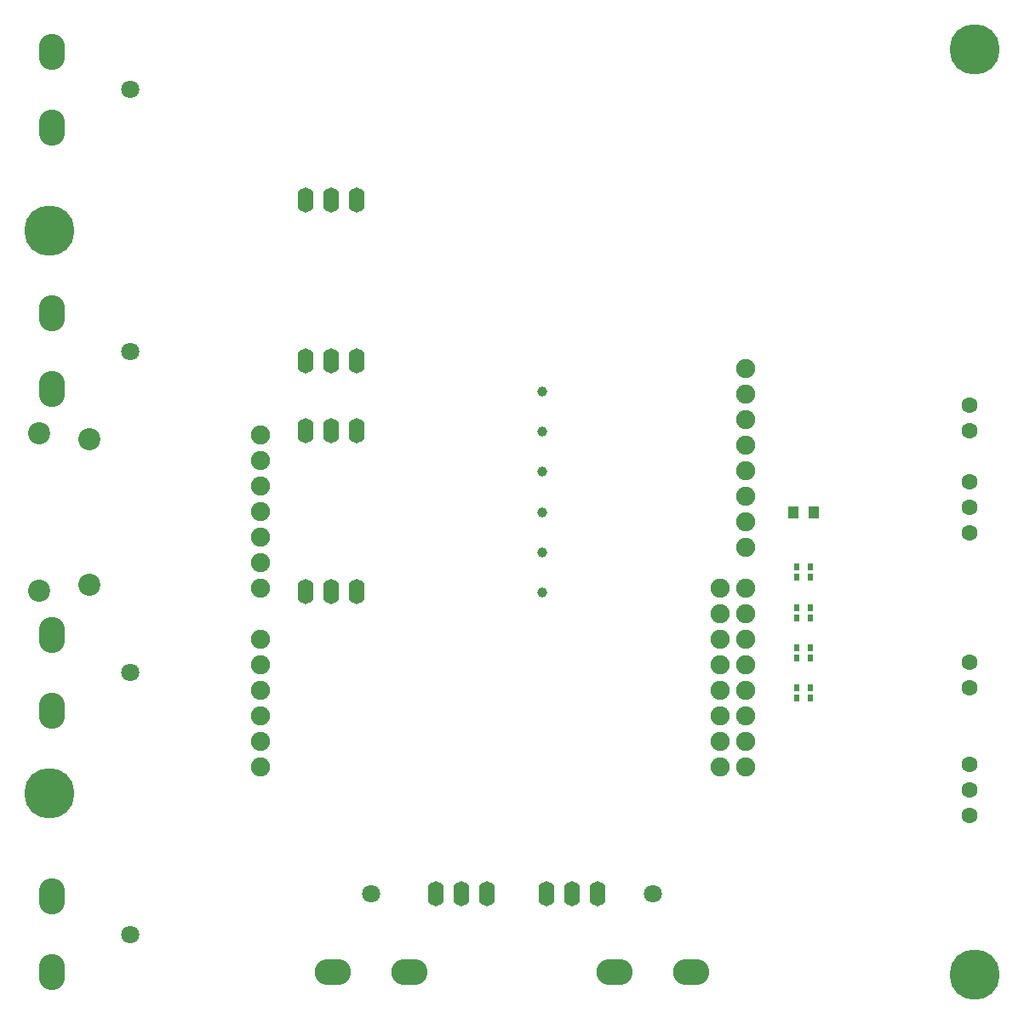
<source format=gts>
G04*
G04 #@! TF.GenerationSoftware,Altium Limited,Altium Designer,19.0.10 (269)*
G04*
G04 Layer_Color=8388736*
%FSLAX25Y25*%
%MOIN*%
G70*
G01*
G75*
%ADD15R,0.02362X0.02756*%
%ADD16R,0.03937X0.04724*%
%ADD17C,0.03937*%
%ADD18O,0.06299X0.09843*%
%ADD19C,0.08661*%
%ADD20C,0.07087*%
%ADD21O,0.14173X0.10236*%
%ADD22O,0.10236X0.14173*%
%ADD23C,0.07500*%
%ADD24C,0.06299*%
%ADD25C,0.19685*%
D15*
X308268Y143701D02*
D03*
Y139764D02*
D03*
X313779Y143701D02*
D03*
Y139764D02*
D03*
Y155512D02*
D03*
Y159449D02*
D03*
X308268Y155512D02*
D03*
Y159449D02*
D03*
Y175197D02*
D03*
Y171260D02*
D03*
X313779Y175197D02*
D03*
Y171260D02*
D03*
Y124016D02*
D03*
Y127953D02*
D03*
X308268Y124016D02*
D03*
Y127953D02*
D03*
D16*
X315158Y196850D02*
D03*
X306890D02*
D03*
D17*
X208661Y212598D02*
D03*
Y228346D02*
D03*
Y196850D02*
D03*
Y244094D02*
D03*
Y165354D02*
D03*
Y181102D02*
D03*
D18*
X220472Y47244D02*
D03*
X230472D02*
D03*
X210472D02*
D03*
X177165D02*
D03*
X167165D02*
D03*
X187165D02*
D03*
X135984Y319134D02*
D03*
X115984D02*
D03*
X125984D02*
D03*
X135984Y256142D02*
D03*
X115984D02*
D03*
X125984D02*
D03*
X135984Y228583D02*
D03*
X115984D02*
D03*
X125984D02*
D03*
X135984Y165591D02*
D03*
X115984D02*
D03*
X125984D02*
D03*
D19*
X11811Y165945D02*
D03*
Y227756D02*
D03*
X31496Y168307D02*
D03*
Y225394D02*
D03*
D20*
X251969Y47244D02*
D03*
X47244Y259842D02*
D03*
Y362205D02*
D03*
Y31496D02*
D03*
Y133858D02*
D03*
X141732Y47244D02*
D03*
D21*
X266929Y16535D02*
D03*
X237008D02*
D03*
X156693D02*
D03*
X126772D02*
D03*
D22*
X16535Y244882D02*
D03*
Y274803D02*
D03*
Y347244D02*
D03*
Y377165D02*
D03*
Y16535D02*
D03*
Y46457D02*
D03*
Y118898D02*
D03*
Y148819D02*
D03*
D23*
X278425Y97087D02*
D03*
X98425Y227087D02*
D03*
Y217087D02*
D03*
Y197087D02*
D03*
Y207087D02*
D03*
Y177087D02*
D03*
Y187087D02*
D03*
Y167087D02*
D03*
Y127087D02*
D03*
Y147087D02*
D03*
Y137087D02*
D03*
Y97087D02*
D03*
Y117087D02*
D03*
Y107087D02*
D03*
X288425Y97087D02*
D03*
Y117087D02*
D03*
Y107087D02*
D03*
Y127087D02*
D03*
Y147087D02*
D03*
Y137087D02*
D03*
Y157087D02*
D03*
Y167087D02*
D03*
Y253087D02*
D03*
Y243087D02*
D03*
Y223087D02*
D03*
Y233087D02*
D03*
Y213087D02*
D03*
Y193087D02*
D03*
Y203087D02*
D03*
Y183087D02*
D03*
X278425Y107087D02*
D03*
Y117087D02*
D03*
Y127087D02*
D03*
Y137087D02*
D03*
Y147087D02*
D03*
Y157087D02*
D03*
Y167087D02*
D03*
D24*
X375984Y208661D02*
D03*
Y188661D02*
D03*
Y238661D02*
D03*
Y228661D02*
D03*
Y198661D02*
D03*
Y97953D02*
D03*
Y127953D02*
D03*
Y137953D02*
D03*
Y77953D02*
D03*
Y87953D02*
D03*
D25*
X15748Y86614D02*
D03*
Y307087D02*
D03*
X377953Y377953D02*
D03*
Y15748D02*
D03*
M02*

</source>
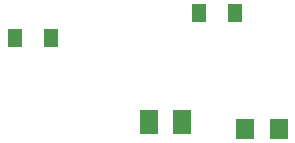
<source format=gbr>
G04 EAGLE Gerber RS-274X export*
G75*
%MOMM*%
%FSLAX34Y34*%
%LPD*%
%INSolderpaste Top*%
%IPPOS*%
%AMOC8*
5,1,8,0,0,1.08239X$1,22.5*%
G01*
%ADD10R,1.600000X1.803000*%
%ADD11R,1.600000X2.000000*%
%ADD12R,1.300000X1.600000*%


D10*
X280680Y108600D03*
X309120Y108600D03*
D11*
X199300Y114300D03*
X227300Y114300D03*
D12*
X85360Y185400D03*
X115840Y185400D03*
X241560Y207000D03*
X272040Y207000D03*
M02*

</source>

===============

■ What this task involves:
If a record holds a picture, leave the picture out, but copy everything else exactly.

■ Written response:
<source format=gts>
G04*
G04 #@! TF.GenerationSoftware,Altium Limited,Altium Designer,19.0.10 (269)*
G04*
G04 Layer_Color=8388736*
%FSLAX25Y25*%
%MOIN*%
G70*
G01*
G75*
%ADD15R,0.02362X0.02756*%
%ADD16R,0.03937X0.04724*%
%ADD17C,0.03937*%
%ADD18O,0.06299X0.09843*%
%ADD19C,0.08661*%
%ADD20C,0.07087*%
%ADD21O,0.14173X0.10236*%
%ADD22O,0.10236X0.14173*%
%ADD23C,0.07500*%
%ADD24C,0.06299*%
%ADD25C,0.19685*%
D15*
X308268Y143701D02*
D03*
Y139764D02*
D03*
X313779Y143701D02*
D03*
Y139764D02*
D03*
Y155512D02*
D03*
Y159449D02*
D03*
X308268Y155512D02*
D03*
Y159449D02*
D03*
Y175197D02*
D03*
Y171260D02*
D03*
X313779Y175197D02*
D03*
Y171260D02*
D03*
Y124016D02*
D03*
Y127953D02*
D03*
X308268Y124016D02*
D03*
Y127953D02*
D03*
D16*
X315158Y196850D02*
D03*
X306890D02*
D03*
D17*
X208661Y212598D02*
D03*
Y228346D02*
D03*
Y196850D02*
D03*
Y244094D02*
D03*
Y165354D02*
D03*
Y181102D02*
D03*
D18*
X220472Y47244D02*
D03*
X230472D02*
D03*
X210472D02*
D03*
X177165D02*
D03*
X167165D02*
D03*
X187165D02*
D03*
X135984Y319134D02*
D03*
X115984D02*
D03*
X125984D02*
D03*
X135984Y256142D02*
D03*
X115984D02*
D03*
X125984D02*
D03*
X135984Y228583D02*
D03*
X115984D02*
D03*
X125984D02*
D03*
X135984Y165591D02*
D03*
X115984D02*
D03*
X125984D02*
D03*
D19*
X11811Y165945D02*
D03*
Y227756D02*
D03*
X31496Y168307D02*
D03*
Y225394D02*
D03*
D20*
X251969Y47244D02*
D03*
X47244Y259842D02*
D03*
Y362205D02*
D03*
Y31496D02*
D03*
Y133858D02*
D03*
X141732Y47244D02*
D03*
D21*
X266929Y16535D02*
D03*
X237008D02*
D03*
X156693D02*
D03*
X126772D02*
D03*
D22*
X16535Y244882D02*
D03*
Y274803D02*
D03*
Y347244D02*
D03*
Y377165D02*
D03*
Y16535D02*
D03*
Y46457D02*
D03*
Y118898D02*
D03*
Y148819D02*
D03*
D23*
X278425Y97087D02*
D03*
X98425Y227087D02*
D03*
Y217087D02*
D03*
Y197087D02*
D03*
Y207087D02*
D03*
Y177087D02*
D03*
Y187087D02*
D03*
Y167087D02*
D03*
Y127087D02*
D03*
Y147087D02*
D03*
Y137087D02*
D03*
Y97087D02*
D03*
Y117087D02*
D03*
Y107087D02*
D03*
X288425Y97087D02*
D03*
Y117087D02*
D03*
Y107087D02*
D03*
Y127087D02*
D03*
Y147087D02*
D03*
Y137087D02*
D03*
Y157087D02*
D03*
Y167087D02*
D03*
Y253087D02*
D03*
Y243087D02*
D03*
Y223087D02*
D03*
Y233087D02*
D03*
Y213087D02*
D03*
Y193087D02*
D03*
Y203087D02*
D03*
Y183087D02*
D03*
X278425Y107087D02*
D03*
Y117087D02*
D03*
Y127087D02*
D03*
Y137087D02*
D03*
Y147087D02*
D03*
Y157087D02*
D03*
Y167087D02*
D03*
D24*
X375984Y208661D02*
D03*
Y188661D02*
D03*
Y238661D02*
D03*
Y228661D02*
D03*
Y198661D02*
D03*
Y97953D02*
D03*
Y127953D02*
D03*
Y137953D02*
D03*
Y77953D02*
D03*
Y87953D02*
D03*
D25*
X15748Y86614D02*
D03*
Y307087D02*
D03*
X377953Y377953D02*
D03*
Y15748D02*
D03*
M02*

</source>
<source format=gbr>
G04 EAGLE Gerber RS-274X export*
G75*
%MOMM*%
%FSLAX34Y34*%
%LPD*%
%INSolderpaste Top*%
%IPPOS*%
%AMOC8*
5,1,8,0,0,1.08239X$1,22.5*%
G01*
%ADD10R,1.600000X1.803000*%
%ADD11R,1.600000X2.000000*%
%ADD12R,1.300000X1.600000*%


D10*
X280680Y108600D03*
X309120Y108600D03*
D11*
X199300Y114300D03*
X227300Y114300D03*
D12*
X85360Y185400D03*
X115840Y185400D03*
X241560Y207000D03*
X272040Y207000D03*
M02*

</source>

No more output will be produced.